## Instructions for the task
Please return the text lines of each item below word for word, leaving the pictures out of your answer.

——————

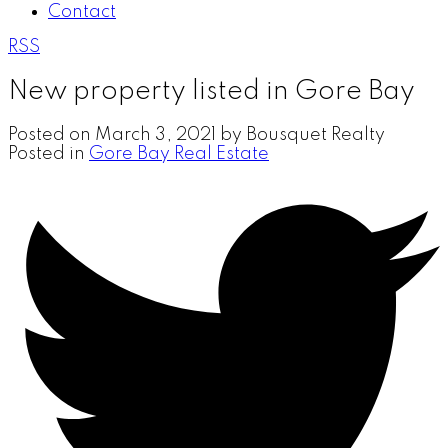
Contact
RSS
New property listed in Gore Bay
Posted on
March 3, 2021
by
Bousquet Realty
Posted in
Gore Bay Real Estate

——————

## Answer for the task
Contact
RSS
New property listed in Gore Bay
Posted on
March 3, 2021
by
Bousquet Realty
Posted in
Gore Bay Real Estate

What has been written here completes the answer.